R/ddm.R
In DDM: Death Registration Coverage Estimation

Documented in ddm ddmplot

# Author: tim
###############################################################################

#' @title run all three deaths registration coverage estimation methods
#' 
#' @description Estimate the generalized growth balance method, and the two Bennett-Horiuchi methods of estimating death registration coverage. This requires two censuses and an estimate of the deaths in each 5-year age group between censuses. This might be the arithmetic average of deaths in each age class, or simply the average of deaths around the time of the two censuses. All methods use some stable population assumptions. 

#' @details All methods require some specification about which age range to base results on. If not given, an optimal age range will be estimated automatically, and this information is returned to the user. To identify an age-range in the visually, see \code{plot.ggb()}, when working with a single year/sex/region of data. The automatic age-range determination feature of this function tries to implement an intuitive way of picking ages that follows the advice typically given for doing so visually. We minimize the square of the average squared residual between the fitted line and right term.If you want coverage estimates for a variety of partitions (intercensal periods/regions/by sex), then stack them, and use a variable called \code{$cod} with unique values for each data partition. If data is partitioned using the variable \code{$cod}, then the age range automatically determined might not be the same for each partition. If user-specified, (using a vector of \code{exact.ages}) the age ranges will be the same for all partitions. If you want to specify particular age ranges for each data partition, then you'll need to loop it somehow. 
#' 
#' All three methods require time points of the two censuses. Census dates can be given in a variety of ways: 1) (preferred) using \code{Date} classes, and column names \code{$date1} and \code{$date2} (or an unambiguous character string of the date, like, \code{"1981-05-13"}) or 2) by giving column names \code{"day1","month1","year1","day2","month2","year2"} containing respective integers. If only \code{year1} and \code{year2} are given, then we assume January 1 dates. If year and month are given, then we assume dates on the first of the month.  Different values of \code{$cod} could indicate sexes, regions, intercensal periods, etc. The \code{$deaths} column should refer to the average annual deaths for each age class in the intercensal period. Sometimes one uses the arithmetic average of recorded deaths in each age, or simply the average of the deaths around the time of census 1 and census 2.

■ **Records shown**
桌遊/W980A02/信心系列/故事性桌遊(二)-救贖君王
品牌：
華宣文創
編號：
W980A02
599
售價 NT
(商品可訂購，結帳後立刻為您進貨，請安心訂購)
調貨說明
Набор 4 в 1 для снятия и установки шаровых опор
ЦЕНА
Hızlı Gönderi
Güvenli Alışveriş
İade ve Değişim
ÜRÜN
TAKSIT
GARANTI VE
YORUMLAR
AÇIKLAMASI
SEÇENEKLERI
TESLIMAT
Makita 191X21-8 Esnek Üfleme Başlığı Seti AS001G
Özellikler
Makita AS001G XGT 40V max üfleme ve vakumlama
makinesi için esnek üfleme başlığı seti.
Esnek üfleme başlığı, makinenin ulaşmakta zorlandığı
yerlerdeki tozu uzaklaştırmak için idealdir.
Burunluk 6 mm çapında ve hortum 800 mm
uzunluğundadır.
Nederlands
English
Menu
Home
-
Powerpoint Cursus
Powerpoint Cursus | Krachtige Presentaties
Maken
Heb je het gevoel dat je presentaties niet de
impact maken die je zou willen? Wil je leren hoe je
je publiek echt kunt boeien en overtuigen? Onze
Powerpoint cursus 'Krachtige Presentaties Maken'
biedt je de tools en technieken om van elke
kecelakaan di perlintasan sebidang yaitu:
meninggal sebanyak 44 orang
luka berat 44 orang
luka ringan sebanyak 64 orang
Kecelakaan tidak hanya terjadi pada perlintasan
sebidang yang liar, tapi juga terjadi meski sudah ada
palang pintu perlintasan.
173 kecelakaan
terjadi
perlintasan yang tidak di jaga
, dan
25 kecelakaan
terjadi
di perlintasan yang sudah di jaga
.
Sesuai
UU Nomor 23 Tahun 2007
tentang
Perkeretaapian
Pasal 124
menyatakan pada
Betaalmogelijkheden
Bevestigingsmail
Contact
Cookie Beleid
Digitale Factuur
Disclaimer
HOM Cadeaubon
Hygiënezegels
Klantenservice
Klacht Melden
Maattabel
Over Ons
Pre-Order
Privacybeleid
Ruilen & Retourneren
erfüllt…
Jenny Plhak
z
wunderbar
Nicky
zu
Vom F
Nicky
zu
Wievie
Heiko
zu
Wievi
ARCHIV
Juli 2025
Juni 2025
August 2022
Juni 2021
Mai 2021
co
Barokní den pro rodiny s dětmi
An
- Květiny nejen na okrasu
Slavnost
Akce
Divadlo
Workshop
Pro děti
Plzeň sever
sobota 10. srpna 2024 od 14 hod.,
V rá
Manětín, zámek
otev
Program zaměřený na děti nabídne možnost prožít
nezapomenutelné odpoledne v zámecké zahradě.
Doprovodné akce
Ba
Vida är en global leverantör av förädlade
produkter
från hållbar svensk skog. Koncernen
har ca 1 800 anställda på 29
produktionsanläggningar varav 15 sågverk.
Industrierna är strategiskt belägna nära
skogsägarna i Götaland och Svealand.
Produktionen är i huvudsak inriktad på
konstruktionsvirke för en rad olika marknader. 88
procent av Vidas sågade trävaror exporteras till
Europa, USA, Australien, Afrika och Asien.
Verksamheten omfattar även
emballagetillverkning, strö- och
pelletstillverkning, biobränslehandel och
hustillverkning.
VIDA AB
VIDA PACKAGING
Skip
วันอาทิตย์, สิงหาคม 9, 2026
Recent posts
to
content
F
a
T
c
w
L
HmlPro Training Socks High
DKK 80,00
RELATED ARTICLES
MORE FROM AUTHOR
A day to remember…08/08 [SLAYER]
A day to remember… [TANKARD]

■ **Questions on the material**
1. According to the death registration coverage text, what census dates are assumed when only year1 and year2 are given?
2. Copy out the records from their first line up to and including the line containing "luka berat 44 orang".
The records have no connection to the text.

■ **Responses for each task**
1. January 1 dates are assumed.

2.
桌遊/W980A02/信心系列/故事性桌遊(二)-救贖君王
品牌：
華宣文創
編號：
W980A02
599
售價 NT
(商品可訂購，結帳後立刻為您進貨，請安心訂購)
調貨說明
Набор 4 в 1 для снятия и установки шаровых опор
ЦЕНА
Hızlı Gönderi
Güvenli Alışveriş
İade ve Değişim
ÜRÜN
TAKSIT
GARANTI VE
YORUMLAR
AÇIKLAMASI
SEÇENEKLERI
TESLIMAT
Makita 191X21-8 Esnek Üfleme Başlığı Seti AS001G
Özellikler
Makita AS001G XGT 40V max üfleme ve vakumlama
makinesi için esnek üfleme başlığı seti.
Esnek üfleme başlığı, makinenin ulaşmakta zorlandığı
yerlerdeki tozu uzaklaştırmak için idealdir.
Burunluk 6 mm çapında ve hortum 800 mm
uzunluğundadır.
Nederlands
English
Menu
Home
-
Powerpoint Cursus
Powerpoint Cursus | Krachtige Presentaties
Maken
Heb je het gevoel dat je presentaties niet de
impact maken die je zou willen? Wil je leren hoe je
je publiek echt kunt boeien en overtuigen? Onze
Powerpoint cursus 'Krachtige Presentaties Maken'
biedt je de tools en technieken om van elke
kecelakaan di perlintasan sebidang yaitu:
meninggal sebanyak 44 orang
luka berat 44 orang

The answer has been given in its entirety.